The late Saxon round tower has been buttressed and crowned, probably in the 15th century but possibly earlier, and the pretty red brick porch of the same date makes a pleasing foil.Round towered churches are often characterful, and this is enhanced further at Needham by the pretty red-brick chancel.
Inside, this is a small, typical village church, heavily Victorianised but with a scattering of medieval survivals, including a gorgeous arch-braced roof the colour of honey. Perhaps most intriguing is the set of benches on the south side. The bench ends appear to be medieval, although rather rustic in character (could they be a century or so later?) but the most interesting detail is that the back of one of them is also medieval, and part of it, possibly added on from elsewhere, bears the inscriptions Use Wel Thy Tyme For Dethe Is Comyng and The Sentence Of God Almighty is Everlasting.
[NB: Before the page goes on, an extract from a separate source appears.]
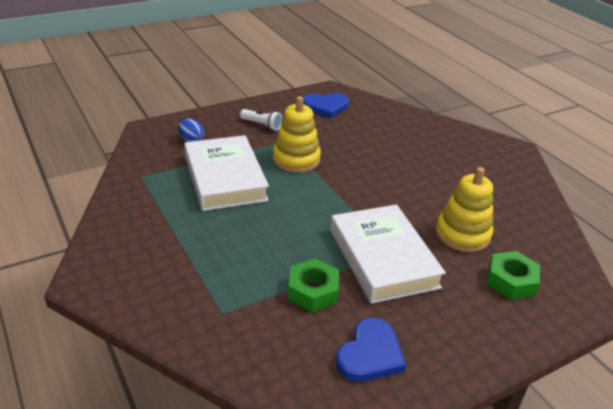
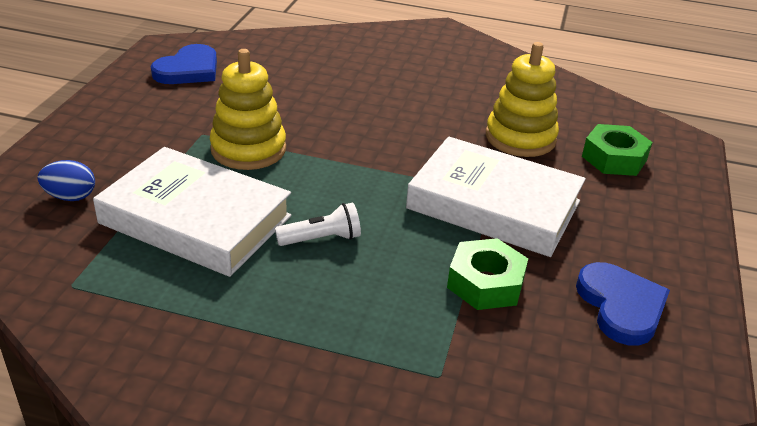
camera: 45 degrees left, 0 degrees up
(262, 125) = (140, 129): white flashlight -> white flashlight (321, 239)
The two sentences are punctuated by the initials M E. One might suppose that such a sentiment is as likely to be Puritan as medieval, but beneath there are carved symbols, including a chalice and host, and the cross keys of St Peter. This all may have come from the screen or loft, I suppose, in which case perhaps the old wood was used to make a set of benches of which this back is the survivor.
The 15th century font is the same as the one nearby at Starston, with lions supporting a bowl with shields and symbols. Otherwise, all is simple, relatively plain and seemly, so much obviously the work of locals in a village which has now reclaimed its identity from the busy main road.